While the causes can differ, certain economic indicators may help you identify whether the cryptocurrency marketplace is entering a bearish phase. The indicators include:

  • Decreasing trade volume
  • Federal intervention
  • Declining investor confidence
  • Rising inflation

Important Differences Between a Bullish and Bearish Market

So, how do you differentiate between a bullish and bearish crypto market trend? Good question. Although both types of trends are largely indicated by the price trends of different cryptocurrencies, there are some important factors you should know to easily differentiate between the two. However, it is equally important to understand that the impact of a bull or bear market on digital assets is typically the same as a traditional marketplace – such as the stock market.

Let’s take a look at some primary factors that serve as key differences between bullish and bearish cryptocurrency markets.

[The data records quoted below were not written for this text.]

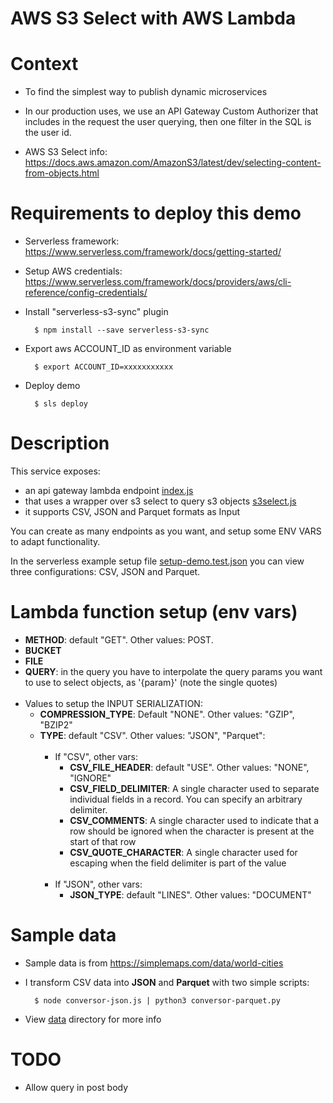 # AWS S3 Select with AWS Lambda

# Context

* To find the simplest way to publish dynamic microservices
* In our production uses, we use an API Gateway Custom Authorizer that includes in the request the user querying, then one filter in the SQL is the user id.

* AWS S3 Select info: https://docs.aws.amazon.com/AmazonS3/latest/dev/selecting-content-from-objects.html

# Requirements to deploy this demo

* Serverless framework: https://www.serverless.com/framework/docs/getting-started/
* Setup AWS credentials: https://www.serverless.com/framework/docs/providers/aws/cli-reference/config-credentials/
* Install "serverless-s3-sync" plugin

        $ npm install --save serverless-s3-sync

* Export aws ACCOUNT_ID as environment variable

        $ export ACCOUNT_ID=xxxxxxxxxxx

* Deploy demo

        $ sls deploy


# Description

This service exposes:

* an api gateway lambda endpoint [index.js](lib/index.js)
* that uses a wrapper over s3 select to query s3 objects [s3select.js](lib/s3select.js)
* it supports CSV, JSON and Parquet formats as Input

You can create as many endpoints as you want, and setup some ENV VARS to adapt functionality. 

In the serverless example setup file [setup-demo.test.json](setup-demo.test.json) you can view three configurations: CSV, JSON and Parquet.

# Lambda function setup (env vars)

* **METHOD**: default "GET". Other values: POST.
* **BUCKET**
* **FILE**
* **QUERY**: in the query you have to interpolate the query params you want to use to select objects, as '{param}' (note the single quotes) <br /><br />
* Values to setup the INPUT SERIALIZATION:
    * **COMPRESSION_TYPE**: Default "NONE". Other values: "GZIP", "BZIP2"
    * **TYPE**: default "CSV". Other values: "JSON", "Parquet": <br /><br />
        * If "CSV", other vars:
            * **CSV_FILE_HEADER**: default "USE". Other values: "NONE", "IGNORE"
            * **CSV_FIELD_DELIMITER**: A single character used to separate individual fields in a record. You can specify an arbitrary delimiter.
            * **CSV_COMMENTS**: A single character used to indicate that a row should be ignored when the character is present at the start of that row
            * **CSV_QUOTE_CHARACTER**: A single character used for escaping when the field delimiter is part of the value <br /><br />
        * If "JSON", other vars:
            * **JSON_TYPE**: default "LINES". Other values: "DOCUMENT"

# Sample data

* Sample data is from https://simplemaps.com/data/world-cities
* I transform CSV data into **JSON** and **Parquet** with two simple scripts:

        $ node conversor-json.js | python3 conversor-parquet.py


* View [data](data) directory for more info
        
# TODO

* Allow query in post body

The Effect on Demand and Supply

In a bullish crypto market, the value of digital currencies continue to increase while the supply weakens. This is when a majority of traders look for the best crypto to invest in and hold as many cryptos as they can. This naturally increases the level of competition in the market, consistently driving the value upwards. 

In a bearish market, investor confidence significantly drops and more traders willingly sell their crypto vaults. This increases the supply of different digital assets while the demand hits rock bottom, further lowing investor APY.

The Impact of GDP

The increase in the gross domestic product (GDP) indicates a bullish market while a fall in a country’s GDP drives a bearish market. A rise in GDP signifies economic stability. The employment rate increases, companies experience an increase in revenue, and annual employee salaries rise. All of this helps encourage more consumer spending.

Investor Confidence and Outlook

Investor confidence and willingness and the digital asset industry are closely connected. During a bullish trend, traders are more likely to invest in projects in hopes to increase their ROI. In a bearish market, however, investor sentiment severely dwindles. This is when traders begin to panic-sell, consistently pushing prices down. 

Bullish and bearish digital asset markets are driven by a variety of reasons. And because the crypto industry is relatively newer, the volume of investors in it is significantly lower compared to a traditional marketplace. This makes it essential for you to conduct in-depth research and due diligence when investing in smart contracts.